The functions assume a speed of sound of 340 m/sec.
16 bit interface
- uint16_t ping2cm(uint16_t in)
- uint16_t ping2mm(uint16_t in)
32 bit interface
- uint32_t ping2cm32(uint32_t in) for lengths > 10 meter
- uint32_t ping2mm32(uint32_t in) for lengths > 10 meter Performance wise the 32 bit versions have a gain ~10%.
Imperial
- uint16_t ping2inch(uint16_t in)
- uint16_t ping2quarter(uint16_t in)
- uint16_t ping2sixteenths(uint16_t in)
Indicative performance Arduino UNO.
function | us | factor | notes |
---|---|---|---|
us / 29 (ref) | 38.3 | 1.0 | sos == 345 m/s (integer only) |
us * 0.0345 | 18.5 | 2.0 | sos == 345 m/s |
ping2cm | 3.08 | 12.4 | sos == 340 m/s |
ping2mm | 5.66 | 6.7 | sos == 340 m/s |
ping2inch | 4.34 | 8.8 | not precise as inches are rather large units |
ping2quarter | 7.55 | 5.0 | in between |
ping2sixteenths | 8.55 | 4.4 | way more accurate than inches |
temperature corrected
Instead of taking a fixed value a temperature corrected speed of sound will be 0-5% more accurate. Of course this depends on the temperature.
The temperature is in whole degrees C or F.
- float ping2cm_tempC(uint16_t duration, int Celsius)
- duration in us, temperature in Celsius.

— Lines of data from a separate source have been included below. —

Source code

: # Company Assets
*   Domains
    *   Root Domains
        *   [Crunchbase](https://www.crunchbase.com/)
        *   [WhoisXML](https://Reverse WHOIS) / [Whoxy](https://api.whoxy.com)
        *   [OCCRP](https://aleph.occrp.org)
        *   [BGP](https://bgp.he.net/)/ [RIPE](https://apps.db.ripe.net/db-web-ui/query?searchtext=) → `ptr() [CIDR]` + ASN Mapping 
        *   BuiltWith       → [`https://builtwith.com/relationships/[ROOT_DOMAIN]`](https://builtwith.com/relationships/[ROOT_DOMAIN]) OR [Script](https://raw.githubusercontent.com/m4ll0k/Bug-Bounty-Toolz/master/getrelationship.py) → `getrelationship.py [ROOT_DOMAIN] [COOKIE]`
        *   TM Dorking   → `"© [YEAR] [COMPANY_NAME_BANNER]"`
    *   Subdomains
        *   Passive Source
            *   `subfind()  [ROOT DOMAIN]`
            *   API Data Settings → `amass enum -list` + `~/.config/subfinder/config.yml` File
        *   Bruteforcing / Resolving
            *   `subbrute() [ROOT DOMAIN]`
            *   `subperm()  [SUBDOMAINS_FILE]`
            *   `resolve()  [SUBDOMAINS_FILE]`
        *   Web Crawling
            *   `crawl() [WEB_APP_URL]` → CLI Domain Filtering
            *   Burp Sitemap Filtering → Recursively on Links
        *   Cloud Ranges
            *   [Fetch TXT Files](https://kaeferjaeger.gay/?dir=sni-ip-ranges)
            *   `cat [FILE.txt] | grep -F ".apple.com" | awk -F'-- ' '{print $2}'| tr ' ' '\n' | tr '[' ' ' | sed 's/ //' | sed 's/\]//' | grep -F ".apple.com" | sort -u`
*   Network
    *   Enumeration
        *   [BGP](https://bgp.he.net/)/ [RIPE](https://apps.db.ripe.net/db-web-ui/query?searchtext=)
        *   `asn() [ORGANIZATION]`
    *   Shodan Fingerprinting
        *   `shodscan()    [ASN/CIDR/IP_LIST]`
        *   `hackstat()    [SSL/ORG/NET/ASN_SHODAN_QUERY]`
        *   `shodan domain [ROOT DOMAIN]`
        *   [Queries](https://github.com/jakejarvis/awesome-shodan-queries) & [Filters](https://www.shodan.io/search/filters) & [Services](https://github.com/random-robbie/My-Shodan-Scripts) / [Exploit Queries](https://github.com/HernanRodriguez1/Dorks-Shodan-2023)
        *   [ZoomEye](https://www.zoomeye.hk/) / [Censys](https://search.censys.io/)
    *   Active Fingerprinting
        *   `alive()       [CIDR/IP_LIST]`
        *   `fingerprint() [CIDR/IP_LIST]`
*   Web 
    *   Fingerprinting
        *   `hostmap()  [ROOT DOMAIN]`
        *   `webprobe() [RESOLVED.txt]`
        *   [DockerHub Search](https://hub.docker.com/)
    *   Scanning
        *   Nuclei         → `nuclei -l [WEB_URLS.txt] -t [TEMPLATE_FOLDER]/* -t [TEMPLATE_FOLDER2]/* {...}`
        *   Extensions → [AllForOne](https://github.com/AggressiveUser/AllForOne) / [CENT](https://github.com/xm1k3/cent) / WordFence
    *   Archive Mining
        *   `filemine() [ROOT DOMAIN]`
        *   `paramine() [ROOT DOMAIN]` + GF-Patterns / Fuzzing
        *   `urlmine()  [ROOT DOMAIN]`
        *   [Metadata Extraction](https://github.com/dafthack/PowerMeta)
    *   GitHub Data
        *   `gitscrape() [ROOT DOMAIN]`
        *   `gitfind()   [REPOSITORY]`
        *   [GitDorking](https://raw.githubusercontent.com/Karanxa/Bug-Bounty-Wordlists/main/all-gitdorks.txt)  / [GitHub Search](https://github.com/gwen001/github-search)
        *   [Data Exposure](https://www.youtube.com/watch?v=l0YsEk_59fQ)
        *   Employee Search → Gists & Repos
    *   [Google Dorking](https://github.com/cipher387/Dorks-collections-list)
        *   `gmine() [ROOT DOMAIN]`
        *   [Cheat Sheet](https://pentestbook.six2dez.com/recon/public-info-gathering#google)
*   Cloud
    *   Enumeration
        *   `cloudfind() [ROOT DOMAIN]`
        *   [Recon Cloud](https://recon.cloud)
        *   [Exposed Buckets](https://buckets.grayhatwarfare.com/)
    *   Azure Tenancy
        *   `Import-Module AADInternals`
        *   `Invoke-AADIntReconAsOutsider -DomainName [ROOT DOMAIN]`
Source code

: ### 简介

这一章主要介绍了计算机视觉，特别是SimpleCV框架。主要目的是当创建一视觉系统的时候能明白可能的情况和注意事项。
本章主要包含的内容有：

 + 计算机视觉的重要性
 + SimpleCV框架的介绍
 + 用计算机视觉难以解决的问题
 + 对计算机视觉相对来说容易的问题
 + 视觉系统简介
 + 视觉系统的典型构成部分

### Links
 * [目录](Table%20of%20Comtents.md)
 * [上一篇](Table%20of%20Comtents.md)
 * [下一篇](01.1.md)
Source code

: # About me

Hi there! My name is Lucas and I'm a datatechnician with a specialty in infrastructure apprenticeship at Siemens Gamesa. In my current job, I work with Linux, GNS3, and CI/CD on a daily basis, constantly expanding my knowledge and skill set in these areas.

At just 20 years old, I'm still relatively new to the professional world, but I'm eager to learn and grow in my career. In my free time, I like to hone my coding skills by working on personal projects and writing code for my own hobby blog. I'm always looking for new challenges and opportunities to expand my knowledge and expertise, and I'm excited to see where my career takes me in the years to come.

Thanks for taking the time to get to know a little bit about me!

- this function is relative slow, a faster version is not tested.
- float ping2inch_tempC(uint16_t duration, int Celsius)
- float ping2inch_tempF(uint16_t duration, int Fahrenheit)
Indicative performance Arduino UNO.
function | us | factor | notes |
---|---|---|---|
normal division | 38.3 | 1.0 | not Temperature corrected |
ping2cm_tempC | 17.2 | 2.2 | |
ping2inch_tempC | 16.6 | 2.3 | |
ping2inch_tempF | 16.4 | 2.3 |
polynome
Routine to evaluate a polynome and be able to change its weights runtime. E.g y = 3x^2 + 5x + 7 ==> ar[3] = { 7, 5, 3 }; degree = 2;
- double polynome(double x, double ar[], uint8_t degree)
- degree >= 1, ar[0] exists, and could be 0.
This function is useful for evaluating a polynome many times and be able to adjust the weights. This can be used for finding the optimal weights to fit a curve for a polynome of degree N. See example.
Another application can be to implement a calibration / offset function that can be tuned (runtime).
Future
must
- update documentation
- links, research?
should
- unit tests
- or examples that test a lot.
- examples
- check output examples.
- keep investigating faster versions.
- divmod performance table other versions
could
- split up in multiple .h files, one per group.
- fast_math.h includes all individual .h files.
- There are several divide functions to be included? div3(), div5(), div7(), div10() depends on application. These need more testing (range)
- constants?
- GOLDEN_RATIO 1.61803398875
- check temperature corrected float?
TODO Functions
DIV
- uint16_t divmod10() 16 bit overload version ?
- uint32_t div10(x, *d) would be a bit faster than divmod10()
- uint32_t mod10(x, *m) would be a bit faster too
- div7() days - weeks.
BCD
- uint16_t dec2bcd() + 32 bit + back?